Maduro’yu bugün kim destekliyor? Maradona.
Bu yeterli mi?”
Cumhuriyet yazarı, Venezuela’ya Rusya ve Çin başta olmak üzere pek çok ülkenin verdiği destekten habersiz görünüyor, ya da yalnızca ABD tarafından verilen desteği anlamlı buluyor.
Nuray Mert’e özenen Cerrahoğlu’nun önceki yazılarında da anti-komünizmini kustuğu ve Sovyetler Birliği’nin önemli lideri Stalin’i hedef aldığı görüyor. Yazar 2 Temmuz 2017 tarihli yazısında “Stalin’in insanlık suçları okul kitaplarından bir bir temizlenirken, kanlı diktatörün imajı ulusa “Nazizme karşı zafer kazanan biricik kahraman” kontenjanından yeniden pompalanıyor” diyerek Stalin’e duyulan sevgiden rahatsızlığını dile getiriyor.

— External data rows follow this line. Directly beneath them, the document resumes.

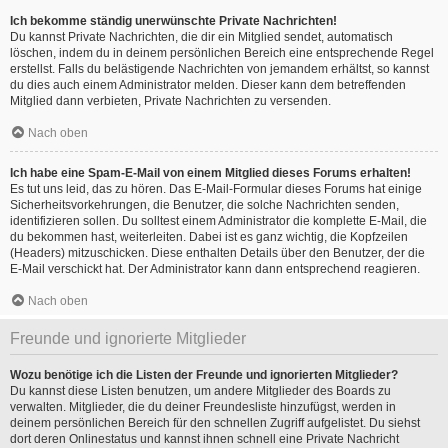
Ich bekomme ständig unerwünschte Private Nachrichten!
Du kannst Private Nachrichten, die dir ein Mitglied sendet, automatisch
löschen, indem du in deinem persönlichen Bereich eine entsprechende Regel
erstellst. Falls du belästigende Nachrichten von jemandem erhältst, so kannst
du dies auch einem Administrator melden. Dieser kann dem betreffenden
Mitglied dann verbieten, Private Nachrichten zu versenden.
Nach oben
Ich habe eine Spam-E-Mail von einem Mitglied dieses Forums erhalten!
Es tut uns leid, das zu hören. Das E-Mail-Formular dieses Forums hat einige
Sicherheitsvorkehrungen, die Benutzer, die solche Nachrichten senden,
identifizieren sollen. Du solltest einem Administrator die komplette E-Mail, die
du bekommen hast, weiterleiten. Dabei ist es ganz wichtig, die Kopfzeilen
(Headers) mitzuschicken. Diese enthalten Details über den Benutzer, der die
E-Mail verschickt hat. Der Administrator kann dann entsprechend reagieren.
Nach oben
Freunde und ignorierte Mitglieder
Wozu benötige ich die Listen der Freunde und ignorierten Mitglieder?
Du kannst diese Listen benutzen, um andere Mitglieder des Boards zu
verwalten. Mitglieder, die du deiner Freundesliste hinzufügst, werden in
deinem persönlichen Bereich für den schnellen Zugriff aufgelistet. Du siehst
dort deren Onlinestatus und kannst ihnen schnell eine Private Nachricht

Aynı yazarın “Suudi Arabistan gibi bir ülke dahi yobazlığın ve bağnazlığın örtüsünü, utangaçça da olsa, aralamaya çalışıyor” diyerek Suudi Arabistan’ı övmesi, ülkenin “halkla ilişkiler” çalışmalarına destek olarak Suudi Arabistan’da “değişim” yaşandığını iddia etmesiyse şaşırtmıyor.